One-Page Cheat Sheet
Use this page when you need the fastest possible answer to: which tool belongs to which layer, and what should it produce?
The 30-second model
mermaid
flowchart TB
A[Model API or local LLM] --> B[Agent app framework]
B --> C[Agent harness/runtime]
C --> D[Workflow/methodology]
D --> E[Artifacts and source of truth]
E --> F[Repo, CI, evals, audit]
B --> B1[LangChain / LangGraph]
C --> C1[Codex CLI / Claude Code / Hermes]

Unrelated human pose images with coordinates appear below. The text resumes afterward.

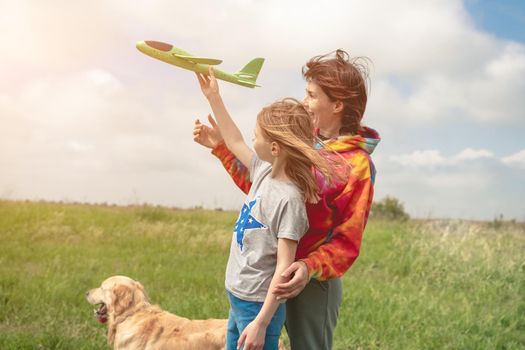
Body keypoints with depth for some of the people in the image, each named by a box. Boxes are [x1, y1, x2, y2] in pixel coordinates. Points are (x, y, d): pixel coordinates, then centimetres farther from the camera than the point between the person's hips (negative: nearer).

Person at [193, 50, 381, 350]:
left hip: (313, 283, -7)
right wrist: (220, 147, 10)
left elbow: (347, 243, -16)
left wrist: (309, 268, -32)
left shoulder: (358, 166, -16)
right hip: (275, 273, 7)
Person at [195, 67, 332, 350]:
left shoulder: (289, 198, -22)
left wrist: (261, 323, -24)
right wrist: (213, 97, 23)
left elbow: (284, 267, -23)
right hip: (238, 298, 9)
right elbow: (236, 143, 20)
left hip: (259, 305, -9)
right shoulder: (265, 172, 1)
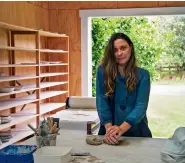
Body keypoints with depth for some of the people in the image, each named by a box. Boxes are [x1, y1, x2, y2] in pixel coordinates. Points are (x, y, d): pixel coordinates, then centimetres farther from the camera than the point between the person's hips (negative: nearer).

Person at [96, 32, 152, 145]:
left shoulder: (143, 75, 0)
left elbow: (141, 105, -10)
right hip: (110, 132, 0)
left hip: (137, 133, 0)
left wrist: (122, 128, -25)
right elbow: (101, 101, -5)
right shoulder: (103, 71, 1)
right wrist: (109, 128, -21)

D --> D1[Spec Kit / OpenSpec / AI-DLC / GSD / Superpowers]The key idea:
Most frameworks share verbs like plan, implement, and review. They differ by what they govern.
Choose by problem
| Your real problem | Best starting point | Why |
|---|---|---|
| The agent guesses requirements | GitHub Spec Kit | Make intent, spec, plan, and tasks explicit before coding |
| You want lightweight SDD | OpenSpec | Keep change proposals and delta specs without heavy process |
| You need enterprise traceability | AWS AI-DLC Workflows | Add approvals, risk records, NFRs, and audit trail |
| Work spans many sessions | GSD | Preserve context, phase plans, and handoffs |
| Agent coding lacks discipline | Superpowers | Enforce design, TDD, review, and finish habits |
| You are building a RAG or tool-calling app | LangChain | Compose models, prompts, tools, retrievers, and chains |
| You are building a stateful agent service | LangGraph | Model state, nodes, edges, checkpoints, and human-in-the-loop |
| You need a customizable agent runtime | Hermes | Own the harness, tools, memory, skills, and model routing |
| You need a protocol for tools | MCP | Standardize tool exposure and integration boundaries |
Same words, different ownership
| Word | Workflow framework meaning | Harness/runtime meaning | App framework meaning |
|---|---|---|---|
| Plan | Delivery plan, spec, tasks, approval path | Agent execution plan for tool use | Graph, chain, node, or state transition design |
| Implement | Code changes against requirements | Tool calls, file edits, terminal actions | Runtime logic inside an AI app |
| Review | Human/code/spec review | Agent output verification | Eval, trace, or behavior inspection |
| Memory | Project context or long-lived handoff | Agent memory/session context | Application memory, state, or retrieval |
| Governance | Delivery gates and accountability | Tool permissions and sandboxing | Runtime guardrails and eval thresholds |
Selection matrix
| Context | Primary workflow | Supporting layers | Minimum artifacts |
|---|---|---|---|
| Small product feature | Spec Kit or OpenSpec | Superpowers | spec/change proposal, tasks, tests |
| Startup MVP | OpenSpec | Superpowers, LangChain if AI app | change proposal, test checklist, done criteria |
| Enterprise modernization | AWS AI-DLC | Spec Kit, Superpowers | risk record, NFRs, approval log, migration plan |
| RAG product | OpenSpec | LangChain, evals, observability | data contract, eval set, prompt contract |
| Long-running agent service | AI-DLC or OpenSpec | LangGraph, security/governance | state schema, tool policy, eval gates |
| Internal agent platform | AI-DLC | Hermes, MCP, LangGraph, observability | tool registry, memory policy, audit trail |
| Multi-agent delivery project | GSD | Superpowers, Spec Kit/OpenSpec | phase plan, context packet, handoff notes |
Do not compare these directly
| Wrong comparison | Better framing |
|---|---|
| LangGraph vs AI-DLC | LangGraph builds runtime behavior; AI-DLC governs delivery |
| Hermes vs Spec Kit | Hermes runs agents; Spec Kit structures specs |
| MCP vs LangChain | MCP exposes tools; LangChain builds app logic that may use tools |
| Superpowers vs Codex CLI | Superpowers is engineering method; Codex CLI is an agent harness |
| OpenSpec vs LangGraph | OpenSpec governs changes; LangGraph implements stateful agent behavior |
Minimal stack by maturity
mermaid
flowchart LR
A[Prototype] --> B[OpenSpec + Superpowers]
B --> C[Production AI app]
C --> D[OpenSpec + LangChain + evals]
C --> E[LangGraph + tool policy]
E --> F[Enterprise agent system]
F --> G[AI-DLC + LangGraph + MCP + observability + audit]Rule of thumb
Use one primary workflow as the source of truth. Add app frameworks, harnesses, tools, and eval layers around it, but do not let every layer invent its own plan.